Factor can accelerate recovery after HSCT

Stem cells

The administration of prostaglandin E2 (PGE2) can lead to quicker hematopoietic recovery after hematopoietic stem cell transplant (HSCT), according to results observed in a murine study. 

Researchers at the University of Rochester in New York found that PGE2 altered the bone microarchitecture, had a regulatory effect on HSCs in the absence of injury, and preferentially expanded short-term HSCs without impacting long-term HSCs.  

Laura M. Calvi, MD, and colleagues knew that PGE2 affects osteoblasts and osteoclasts, expands HSCs in vitro, and affects differentiation of hematopoietic progenitors. So the team theorized that PGE2 could expand HSCs in vivo by affecting both HSCs and their microenvironment.

To test their theory, the researchers injected test mice with PGE2 at 6 mg per kg of body weight and injected control mice with the same amount of a solution of 4% Ethanol in molecular grade water. Mice received injections twice daily for 16 days.

Twenty-four hours after the final injection, Dr Calvi and colleagues harvested the hindlimbs of test and control mice. For each mouse, the team used one limb for bone marrow harvest and the other for analysis by micro-CT and histology. 

Histologic analysis of the distal femur revealed disrupted trabeculae with increased trabecular spacing in mice treated with PGE2. Micro-CT scanning also showed increased trabecular spacing and decreased numbers of trabeculae in the metaphyseal areas of femora and tibiae in the treated mice. So the researchers concluded that PGE2 has a significant affect on bone microarchitecture.

The team next assessed the hematopoietic effects of PGE2. They performed peripheral blood cell counts and determined the number of bone marrow hematopoietic progenitors but found that neither differed between test and control mice. However, there was a significant increase in lineage- Sca-1+ c-kit+ (LSK) bone marrow cells following treatment with PGE2, and this effect was dose-dependent.

So Dr Calvi and colleagues decided to take a closer look at LSK cells to determine the effect of PGE2 on long-term HSCs, short-term HSCs, and multipotent progenitors. Flow cytometric analysis revealed that PGE2 does not increase long-term HSCs, but it does expand short-term HSC populations.

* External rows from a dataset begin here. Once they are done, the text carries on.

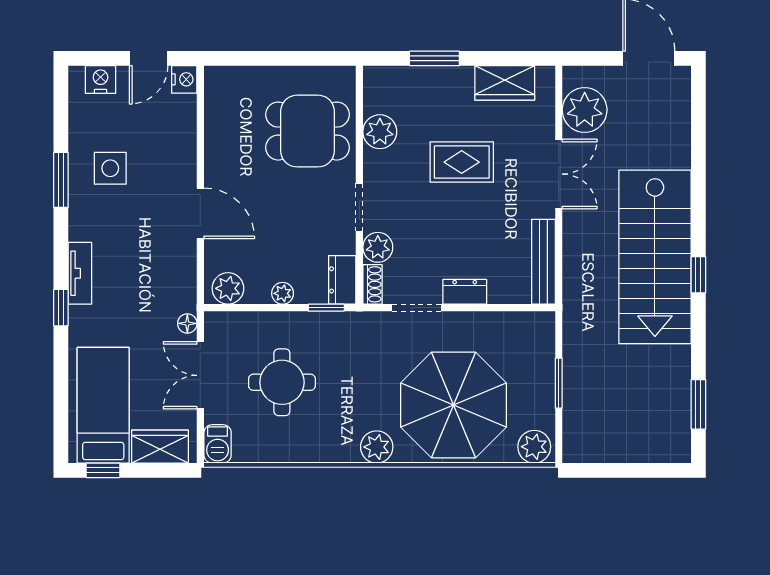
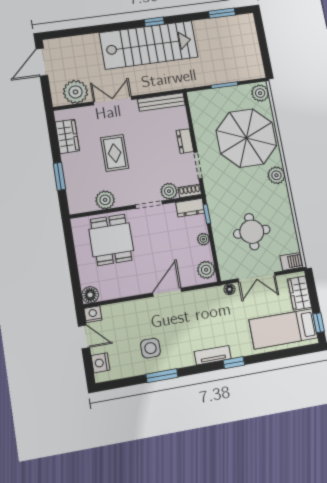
floor lamp: (218, 80) -> (90, 295), added

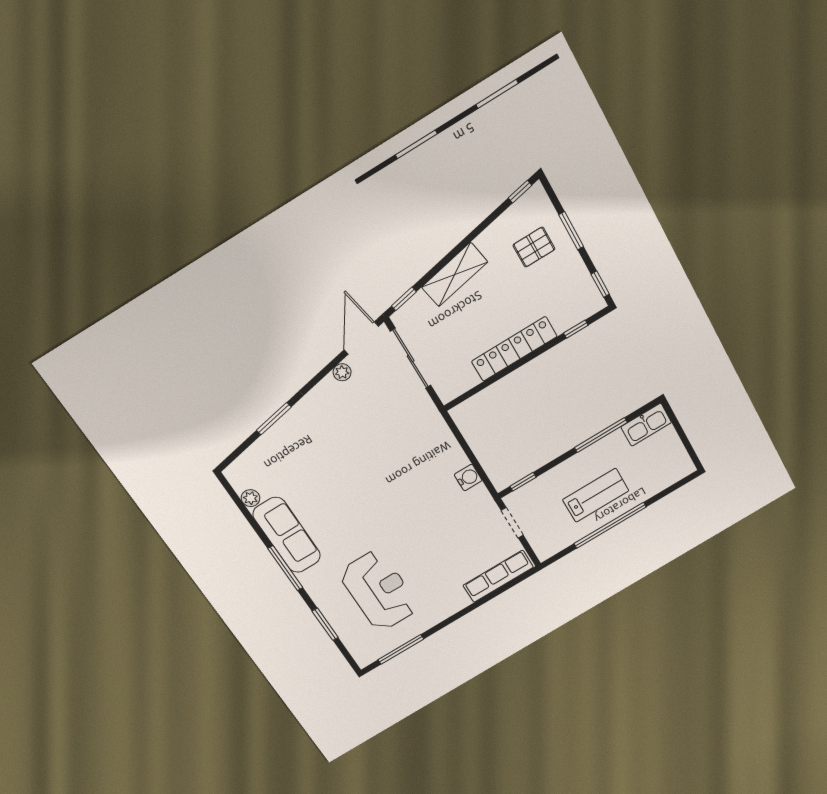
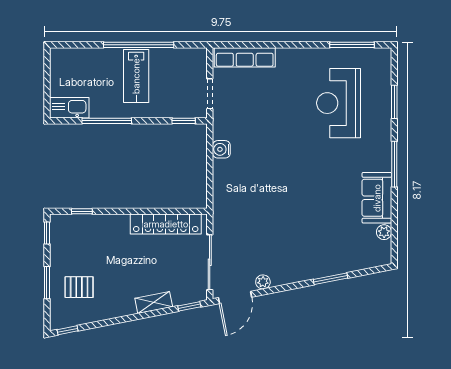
shelving: (455, 275) -> (154, 302), width x0.67, depth x0.75
locker: (514, 349) -> (166, 224), moved
lab bench: (596, 495) -> (136, 76), turned -90
sofa: (287, 535) -> (377, 198), width x0.73

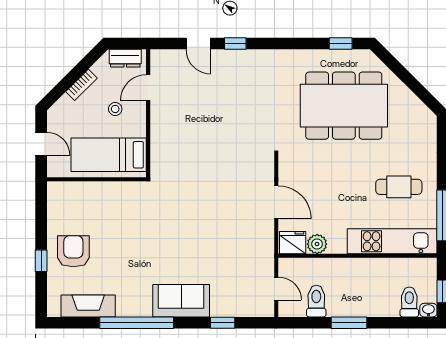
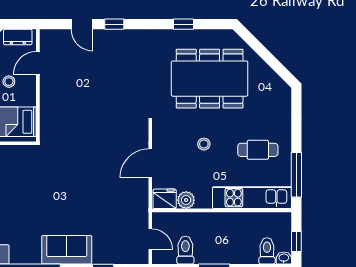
window: (341, 44) -> (184, 24), moved
stool: (337, 180) -> (204, 144), added
door: (276, 202) -> (150, 163), swing flipped

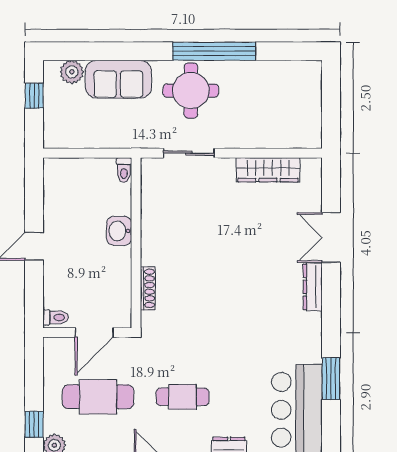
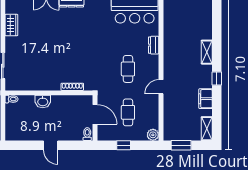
wardrobe: (268, 170) -> (11, 25), width x0.67
cafe table: (98, 397) -> (128, 112), width x0.73, depth x0.74
window: (34, 424) -> (124, 145), moved

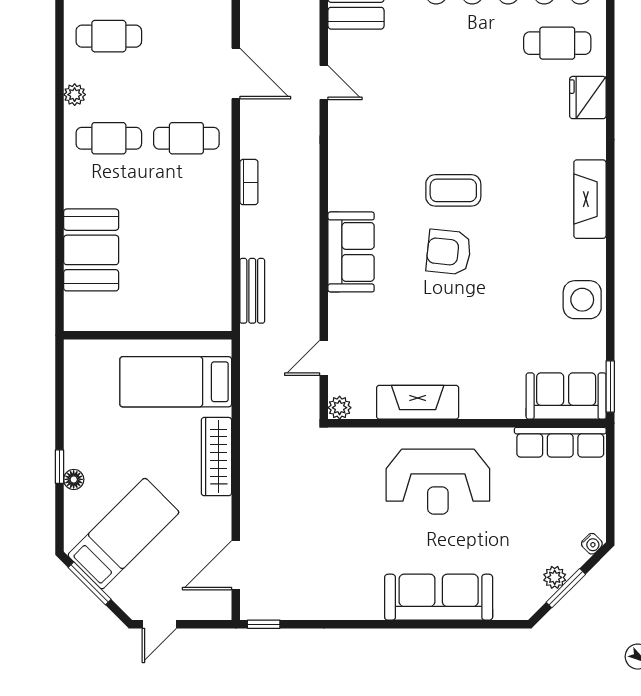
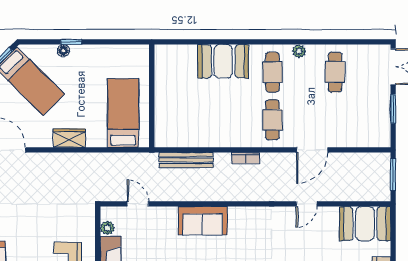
booth: (91, 250) -> (223, 61), moved
bench: (252, 291) -> (186, 160), width x1.36
plant: (340, 408) -> (107, 228), moved
wardrobe: (216, 457) -> (69, 138), width x0.67

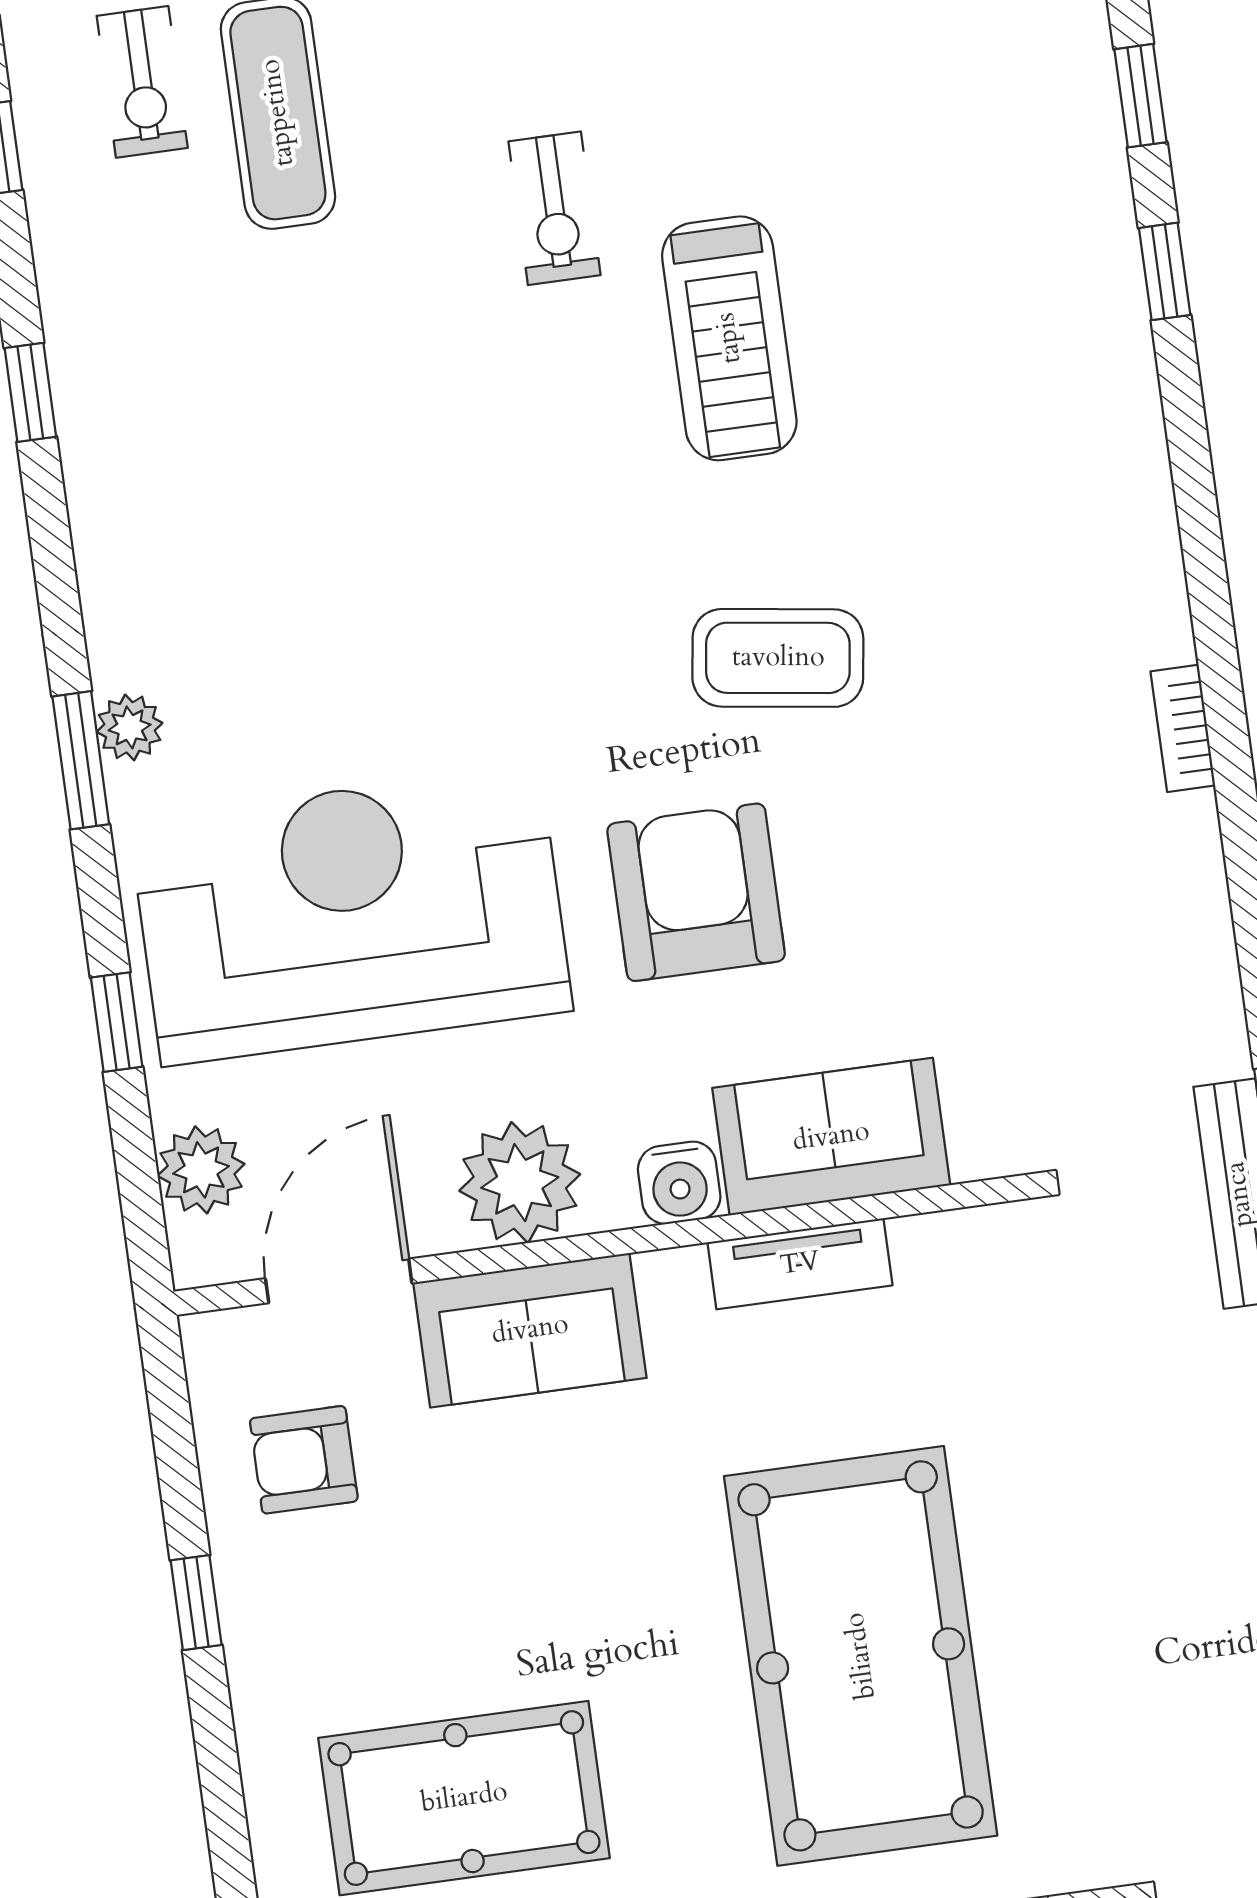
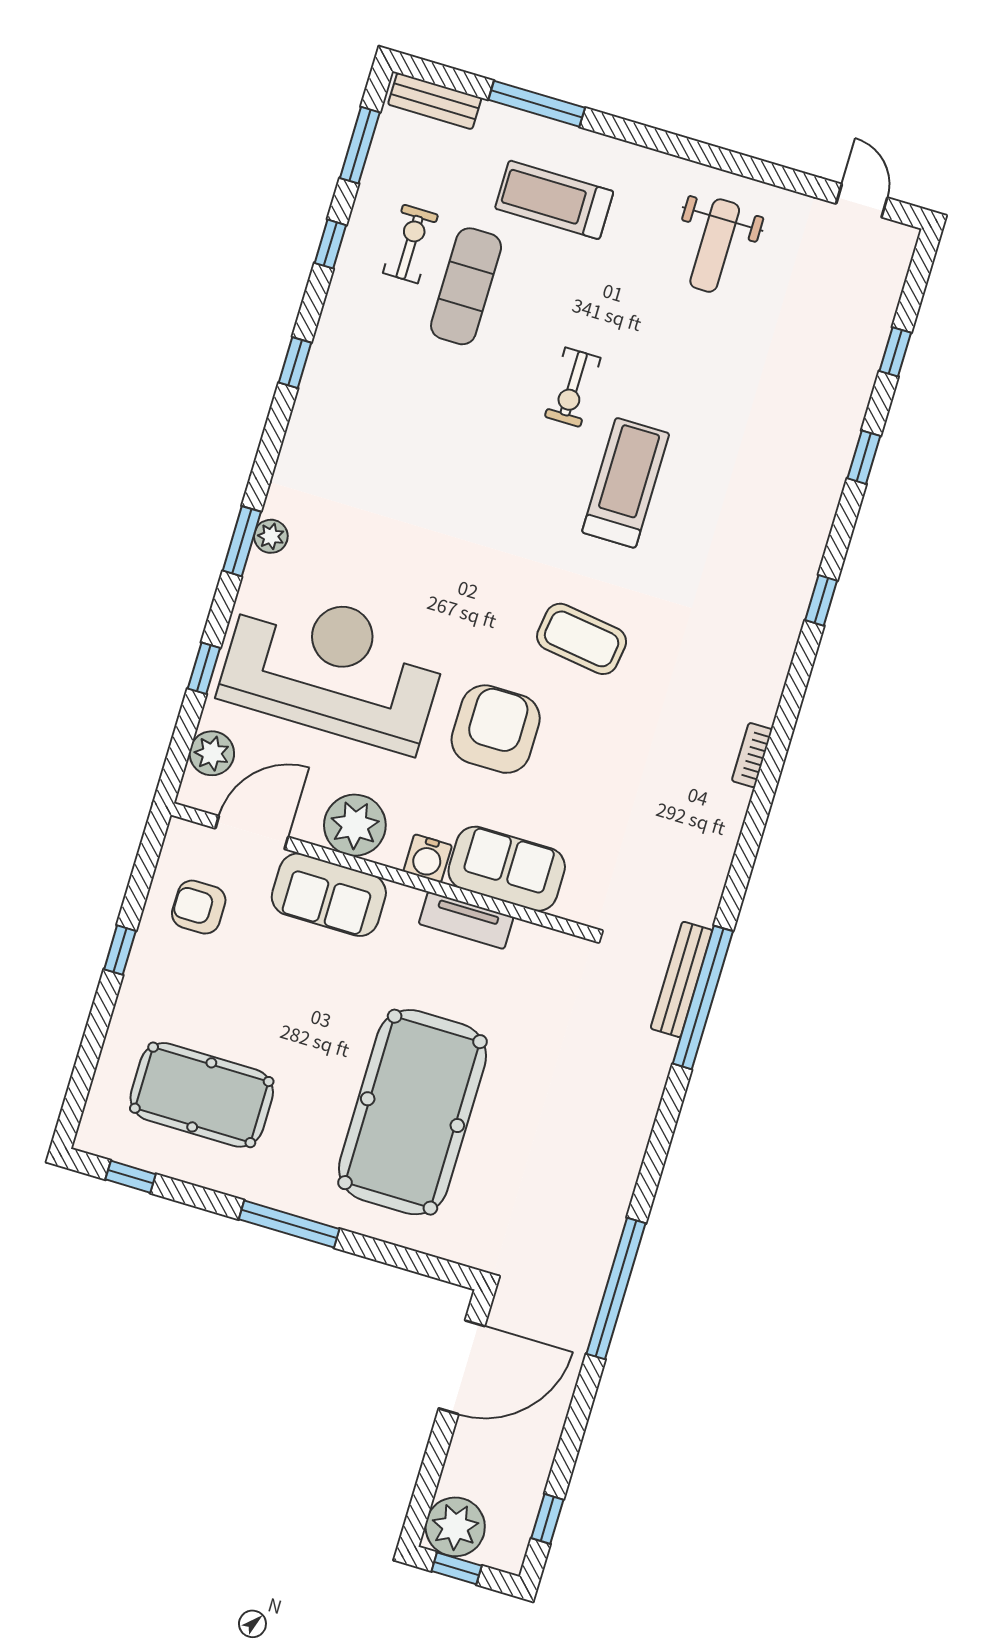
exercise bike: (142, 82) -> (410, 244), turned 180
window: (1165, 271) -> (821, 600), moved
treadmill: (729, 338) -> (626, 483), turned 180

Taking this finding a step further, the researchers transplanted the treated and untreated bone marrow cells into lethally irradiated wild-type mice. Eight days after transplant, mice who received PGE2-treated cells had significantly more spleen colonies than mice transplanted with control cells. However, from day 10 to day 12 after transplant, there was no difference in the number of spleen colonies between the 2 groups of mice.

The researchers’ last step was to determine the effect of PGE2 on hematopoietic engraftment. PGE2 led to greater reconstitution in the myeloid and B-cell compartments at 2, 3, and 4 weeks after transplant. However, this early increase in engraftment was lost, beginning at 6 weeks after transplant.

Dr Calvi and colleagues said these results indicate that PGE2 preferentially expands HSCs with limited self-renewal capability, and it can therefore be used to accelerate hematopoietic recovery following transplant. The team reported these findings in the early online edition of Blood on September 2.